Cross-functional teams, as agile recommends, give team members opportunities to recognize and take advantage of diverse skill sets. However, sometimes conflict comes from not understanding that differences don't make one person wrong and another right. As a leader, you can help foster emotional intelligence skills on your team.

Emotional intelligence begins with self-awareness and the recognition that we are unique in our personalities, preferences, and styles. This diversity in personality types is one of the things that makes relationships incredibly complex.

Though there are myriad personality assessments available and many organizations take advantage of them to understand team dynamics, it's also important not to label someone and make assumptions based on their personality type.

Some systems, such as CliftonStrengths and the VIA assessment, focus on individuals' strengths. With knowledge of the interests and skills of various team members, a diverse team could take advantage of catering to each member's preferences.
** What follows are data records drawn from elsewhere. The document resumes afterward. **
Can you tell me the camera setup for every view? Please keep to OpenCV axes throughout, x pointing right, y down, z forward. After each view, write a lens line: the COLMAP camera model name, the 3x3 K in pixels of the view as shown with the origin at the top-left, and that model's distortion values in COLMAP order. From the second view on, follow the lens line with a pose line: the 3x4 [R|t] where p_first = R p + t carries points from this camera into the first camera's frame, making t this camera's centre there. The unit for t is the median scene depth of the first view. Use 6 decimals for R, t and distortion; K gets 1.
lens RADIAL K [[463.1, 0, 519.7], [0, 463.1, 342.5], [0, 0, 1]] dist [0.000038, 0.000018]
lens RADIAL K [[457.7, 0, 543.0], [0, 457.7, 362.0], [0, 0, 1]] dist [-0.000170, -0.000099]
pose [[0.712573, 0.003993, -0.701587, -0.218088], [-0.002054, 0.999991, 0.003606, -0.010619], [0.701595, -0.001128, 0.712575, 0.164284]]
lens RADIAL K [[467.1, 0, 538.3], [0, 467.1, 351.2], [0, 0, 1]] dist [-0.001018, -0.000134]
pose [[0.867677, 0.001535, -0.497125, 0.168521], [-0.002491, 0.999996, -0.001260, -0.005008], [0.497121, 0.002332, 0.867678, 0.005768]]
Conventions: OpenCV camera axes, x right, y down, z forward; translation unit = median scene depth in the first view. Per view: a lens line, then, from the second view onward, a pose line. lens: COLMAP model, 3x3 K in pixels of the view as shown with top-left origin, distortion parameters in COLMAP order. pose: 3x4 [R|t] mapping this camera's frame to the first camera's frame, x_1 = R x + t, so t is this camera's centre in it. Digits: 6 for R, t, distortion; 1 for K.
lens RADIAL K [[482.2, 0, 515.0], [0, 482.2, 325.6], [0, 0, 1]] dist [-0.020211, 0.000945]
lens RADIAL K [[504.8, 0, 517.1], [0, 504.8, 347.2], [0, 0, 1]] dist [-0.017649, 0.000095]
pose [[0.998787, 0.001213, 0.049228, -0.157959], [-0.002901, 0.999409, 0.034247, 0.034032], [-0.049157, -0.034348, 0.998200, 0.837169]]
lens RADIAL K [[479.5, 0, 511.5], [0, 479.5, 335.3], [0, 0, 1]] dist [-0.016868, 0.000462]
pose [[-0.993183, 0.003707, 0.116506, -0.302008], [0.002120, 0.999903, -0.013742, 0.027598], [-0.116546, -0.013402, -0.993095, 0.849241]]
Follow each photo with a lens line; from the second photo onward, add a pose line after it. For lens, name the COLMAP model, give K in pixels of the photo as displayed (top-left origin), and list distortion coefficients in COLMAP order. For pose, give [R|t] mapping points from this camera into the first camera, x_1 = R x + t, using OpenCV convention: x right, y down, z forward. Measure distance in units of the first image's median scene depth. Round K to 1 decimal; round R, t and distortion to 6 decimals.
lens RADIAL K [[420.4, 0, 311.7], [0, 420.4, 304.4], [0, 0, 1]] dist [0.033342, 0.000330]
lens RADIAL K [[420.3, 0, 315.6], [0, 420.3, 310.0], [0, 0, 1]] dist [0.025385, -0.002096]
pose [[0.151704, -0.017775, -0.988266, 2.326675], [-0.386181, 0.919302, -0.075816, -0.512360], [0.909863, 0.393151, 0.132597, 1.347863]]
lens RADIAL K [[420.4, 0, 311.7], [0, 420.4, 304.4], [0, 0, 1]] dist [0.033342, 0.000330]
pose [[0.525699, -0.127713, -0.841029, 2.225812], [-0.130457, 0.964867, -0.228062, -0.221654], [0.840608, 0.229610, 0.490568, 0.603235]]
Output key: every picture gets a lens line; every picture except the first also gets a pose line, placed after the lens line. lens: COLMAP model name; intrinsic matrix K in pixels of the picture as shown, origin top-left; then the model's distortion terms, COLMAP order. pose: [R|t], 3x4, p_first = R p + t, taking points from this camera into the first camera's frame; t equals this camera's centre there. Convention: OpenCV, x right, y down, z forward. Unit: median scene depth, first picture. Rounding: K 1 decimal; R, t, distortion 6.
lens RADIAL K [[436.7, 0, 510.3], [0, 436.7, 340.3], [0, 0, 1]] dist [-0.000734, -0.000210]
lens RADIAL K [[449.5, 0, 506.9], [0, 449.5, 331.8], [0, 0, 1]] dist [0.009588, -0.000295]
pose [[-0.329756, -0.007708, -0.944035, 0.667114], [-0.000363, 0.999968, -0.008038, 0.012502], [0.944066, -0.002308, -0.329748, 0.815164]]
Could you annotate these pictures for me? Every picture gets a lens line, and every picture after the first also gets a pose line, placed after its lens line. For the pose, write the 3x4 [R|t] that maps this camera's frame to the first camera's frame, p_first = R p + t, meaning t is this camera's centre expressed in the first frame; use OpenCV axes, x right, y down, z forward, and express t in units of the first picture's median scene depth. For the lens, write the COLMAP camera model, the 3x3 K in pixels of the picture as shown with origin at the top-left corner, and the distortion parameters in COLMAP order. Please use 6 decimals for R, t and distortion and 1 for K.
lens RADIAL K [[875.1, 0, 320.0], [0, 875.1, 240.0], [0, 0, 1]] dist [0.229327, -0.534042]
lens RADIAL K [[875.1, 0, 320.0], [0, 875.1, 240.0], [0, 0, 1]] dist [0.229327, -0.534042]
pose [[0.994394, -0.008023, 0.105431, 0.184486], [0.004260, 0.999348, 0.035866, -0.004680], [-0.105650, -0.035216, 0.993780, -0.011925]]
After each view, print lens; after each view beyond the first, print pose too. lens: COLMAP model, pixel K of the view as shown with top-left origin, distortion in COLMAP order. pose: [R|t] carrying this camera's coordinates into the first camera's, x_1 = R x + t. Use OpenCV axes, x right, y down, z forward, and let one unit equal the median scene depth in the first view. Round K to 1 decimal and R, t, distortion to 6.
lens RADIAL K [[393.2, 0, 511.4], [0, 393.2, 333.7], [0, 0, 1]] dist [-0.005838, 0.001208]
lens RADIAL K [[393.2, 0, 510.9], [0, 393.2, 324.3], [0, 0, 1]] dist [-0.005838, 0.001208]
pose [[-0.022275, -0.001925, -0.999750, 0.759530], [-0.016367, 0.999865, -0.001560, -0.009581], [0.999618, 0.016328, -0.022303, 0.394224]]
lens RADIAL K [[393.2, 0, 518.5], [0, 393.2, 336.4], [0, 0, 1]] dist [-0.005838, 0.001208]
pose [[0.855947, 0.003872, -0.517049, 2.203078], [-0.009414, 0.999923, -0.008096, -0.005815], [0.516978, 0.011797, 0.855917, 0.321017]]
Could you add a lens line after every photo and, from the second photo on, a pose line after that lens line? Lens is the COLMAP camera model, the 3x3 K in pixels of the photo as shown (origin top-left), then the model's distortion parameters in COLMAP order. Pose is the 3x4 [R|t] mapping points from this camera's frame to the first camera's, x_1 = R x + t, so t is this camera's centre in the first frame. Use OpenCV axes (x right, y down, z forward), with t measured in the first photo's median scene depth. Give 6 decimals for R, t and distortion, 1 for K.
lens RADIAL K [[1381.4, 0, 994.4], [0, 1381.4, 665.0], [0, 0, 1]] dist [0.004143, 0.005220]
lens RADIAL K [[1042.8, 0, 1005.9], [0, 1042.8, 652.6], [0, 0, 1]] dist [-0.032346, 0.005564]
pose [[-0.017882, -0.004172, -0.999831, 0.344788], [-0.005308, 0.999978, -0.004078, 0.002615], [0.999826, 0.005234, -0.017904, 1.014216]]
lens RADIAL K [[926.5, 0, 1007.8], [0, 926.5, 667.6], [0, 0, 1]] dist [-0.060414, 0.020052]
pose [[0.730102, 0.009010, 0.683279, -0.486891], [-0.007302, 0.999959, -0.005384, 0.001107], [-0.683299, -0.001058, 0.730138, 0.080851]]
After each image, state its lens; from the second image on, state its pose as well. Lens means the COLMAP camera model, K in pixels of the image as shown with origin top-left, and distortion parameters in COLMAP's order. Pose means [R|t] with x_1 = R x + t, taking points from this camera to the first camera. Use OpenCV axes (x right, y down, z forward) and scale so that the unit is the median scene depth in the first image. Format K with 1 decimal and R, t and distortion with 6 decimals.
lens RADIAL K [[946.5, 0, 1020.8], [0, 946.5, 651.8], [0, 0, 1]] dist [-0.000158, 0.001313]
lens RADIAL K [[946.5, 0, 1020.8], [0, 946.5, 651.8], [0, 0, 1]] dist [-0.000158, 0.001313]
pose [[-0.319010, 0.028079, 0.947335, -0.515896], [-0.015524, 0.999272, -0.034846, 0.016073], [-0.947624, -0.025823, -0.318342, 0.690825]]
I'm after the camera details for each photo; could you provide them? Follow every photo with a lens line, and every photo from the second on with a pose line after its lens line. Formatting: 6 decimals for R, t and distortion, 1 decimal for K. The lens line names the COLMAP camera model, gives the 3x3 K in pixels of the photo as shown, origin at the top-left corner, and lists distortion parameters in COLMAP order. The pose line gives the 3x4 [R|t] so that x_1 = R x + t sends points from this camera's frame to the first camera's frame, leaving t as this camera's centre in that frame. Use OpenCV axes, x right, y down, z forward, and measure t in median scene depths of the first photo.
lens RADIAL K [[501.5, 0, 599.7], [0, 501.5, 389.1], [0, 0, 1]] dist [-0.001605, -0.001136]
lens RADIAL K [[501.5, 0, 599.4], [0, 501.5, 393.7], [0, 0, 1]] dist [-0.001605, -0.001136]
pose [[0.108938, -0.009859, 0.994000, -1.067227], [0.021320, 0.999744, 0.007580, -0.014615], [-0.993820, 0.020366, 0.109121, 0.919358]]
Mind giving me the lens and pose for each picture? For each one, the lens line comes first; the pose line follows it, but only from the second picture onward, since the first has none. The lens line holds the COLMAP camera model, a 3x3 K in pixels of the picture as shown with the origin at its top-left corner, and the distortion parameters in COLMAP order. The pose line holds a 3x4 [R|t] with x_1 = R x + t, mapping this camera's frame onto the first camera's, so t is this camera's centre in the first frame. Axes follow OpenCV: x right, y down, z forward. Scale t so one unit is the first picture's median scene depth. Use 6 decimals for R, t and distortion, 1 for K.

Rather than everyone doing the same tasks, have an analytical team member crunch the numbers and the extravert do the presentation.

Be careful, though, to allow for growth opportunities for employees who want to build skills they may not have a natural inclination for. When a team openly discusses preferences, it's easier for that team to cater to each member's strengths and preferences.

When there are conflicts, the key, once again, is active listening and communication. Be available regularly to talk to employees about their work. Observe their body language and tone of voice when describing the ups and downs of their tasks. Help them discover their passions. When are they in the zone and operating at their best?

Building a culture of trust both at work and at home

As a leader, when you foster communication and relationship skills, you create a culture in which there is acceptance, support, and collaboration. If you are transparent and lead from your heart, your team members will see you as a respected leader who is helping them gain transformational skills that will help them in both their professional and their personal lives.

Using agile frameworks such as Scrum in people's personal lives is becoming more common. Understanding and adapting agile principles to your personal life can greatly improve your relationships. Recognizing that you need to put down your cellphone and pay attention to the people in front of you is a perfect example of the manifesto's first value state: People need to come first.

As employees learn effective communication and relationship skills, they soon find that not only are their teams stronger, but their personal relationships are stronger as well.

Next steps

Meet with your team and gather their thoughts on these topics. Listen with curiosity, provide a safe space for them to speak freely, and talk about their strengths. Work with each team member to provide a development plan for career growth. Support the team members, helping them learn from failures and celebrate successes.

Adopting an agile mindset means honoring relationships, valuing change and growth, experimenting and collaborating, and celebrating our differences. These mindset shifts are instrumental in strengthening relationships and your wellness and happiness both at work and at home.